• SOURCE EXTRACT
-------
A century ago French philosopher and writer Paul Valery observed, "The central problem with our times is that the future is not what it used to be." He could have been commenting on current events.

In August, Alternet invited me to write a series of articles on energy policy leading up to the election. At the time the invitation was extended, the price of oil was about $135 a barrel. Gasoline prices had eclipsed $4 a gallon. Natural gas prices hovered around $11 per million BTUs. SUVs sales were down, but car companies were having some trouble keeping up with the demand for smaller cars.

Renewable energy was expanding rapidly. The most important energy issue was whether the renewable electricity credits, bottled up by Senate Republicans for the previous 12 months, would be extended before they expired at the end of 2008. The renewable fuel everyone loves to hate, ethanol, was blamed not only for the rapid rise in food prices but also for food riots around the world.

In August, the economy was still expanding at a rate near its historical average. The stock market, down from the beginning of the year, was holding steady. By all accounts, the Iraq War was going to be the dominant issue in the presidential election.

What a difference 60 days make! The price of oil has now dropped by more than 50 percent to just over $60 a barrel. The price of natural gas has declined in similar fashion. Nationally, gasoline prices have plummeted by about $1.30 a gallon. In Pittsburg, Kan., one can buy gasoline for under $2 a gallon. The relationship between ethanol and food prices has proven tenuous because ethanol production continues to expand while the price of corn drops by more than 50 percent and food prices don't decline at all.

The economy is contracting at a terrifying pace. The stock market has plunged by more than 35 percent. The Iraq War has all but disappeared from the presidential campaigns. Sales of SUVs continue to dive, but now sales of all cars are declining as well.

The context for energy policy has changed dramatically. This happened once before, in 1981. I discuss those changes in a new foreword to my 1982 book Self-Reliant Cities, available at the Institute for Local Self-Reliance next month.

Self-Reliant Cities: Energy and the Transformation of Urban America was published just as the first wave of local, state and national energy activism peaked and crashed. Two factors caused the crash. One was political: the election of Ronald Reagan, a man who saw government as the problem, never the solution. He shut down as many alternative energy programs as he could and made his position crystal clear on the issue when he dismantled the White House solar collector array Jimmy Carter had had installed.

The second factor was the collapse of the economy. In 1981, world trade contracted for the first time since 1931. From 1981 to 1985, the price of oil plunged by 75 percent, falling from $36 a barrel ($93 in today's prices) to about $12.
-------
• DATASET CONTENT
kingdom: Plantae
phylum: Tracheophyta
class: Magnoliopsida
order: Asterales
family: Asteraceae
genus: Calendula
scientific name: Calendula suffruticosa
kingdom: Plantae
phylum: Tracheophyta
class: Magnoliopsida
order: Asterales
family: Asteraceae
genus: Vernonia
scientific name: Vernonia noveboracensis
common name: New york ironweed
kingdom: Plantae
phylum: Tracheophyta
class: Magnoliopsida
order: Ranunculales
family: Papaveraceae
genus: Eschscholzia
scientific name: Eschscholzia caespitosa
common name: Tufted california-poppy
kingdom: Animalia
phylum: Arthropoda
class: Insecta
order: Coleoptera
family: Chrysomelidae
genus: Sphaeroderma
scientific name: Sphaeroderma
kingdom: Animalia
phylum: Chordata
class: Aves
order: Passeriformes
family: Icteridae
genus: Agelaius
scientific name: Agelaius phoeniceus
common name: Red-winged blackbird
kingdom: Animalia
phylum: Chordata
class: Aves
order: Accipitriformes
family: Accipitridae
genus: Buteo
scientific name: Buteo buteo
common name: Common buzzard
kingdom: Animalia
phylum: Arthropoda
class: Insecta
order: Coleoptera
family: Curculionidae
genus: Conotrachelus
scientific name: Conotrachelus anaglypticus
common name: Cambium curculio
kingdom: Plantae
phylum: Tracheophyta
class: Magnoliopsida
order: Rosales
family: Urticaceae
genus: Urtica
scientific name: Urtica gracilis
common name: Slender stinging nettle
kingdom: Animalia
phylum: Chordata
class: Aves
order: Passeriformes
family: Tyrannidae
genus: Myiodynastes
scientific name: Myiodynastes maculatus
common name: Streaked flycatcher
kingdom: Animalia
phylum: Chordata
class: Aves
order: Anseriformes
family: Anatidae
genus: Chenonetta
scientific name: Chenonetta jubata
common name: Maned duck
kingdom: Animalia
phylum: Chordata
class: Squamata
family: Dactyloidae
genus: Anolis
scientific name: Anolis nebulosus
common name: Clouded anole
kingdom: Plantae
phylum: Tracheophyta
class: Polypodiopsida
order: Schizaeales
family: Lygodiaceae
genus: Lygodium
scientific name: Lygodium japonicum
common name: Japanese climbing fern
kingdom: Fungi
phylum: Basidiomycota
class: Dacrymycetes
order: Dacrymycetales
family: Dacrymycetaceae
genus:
-------
• INSTRUCTIONS TO FOLLOW
Revise the energy policy essay between "A century ago" and "on current events.", inclusive, replacing "philosopher" with "essayist". The data were drawn from a source unrelated to the energy policy essay.

• SOLVED EXERCISE
A century ago French essayist and writer Paul Valery observed, "The central problem with our times is that the future is not what it used to be." He could have been commenting on current events.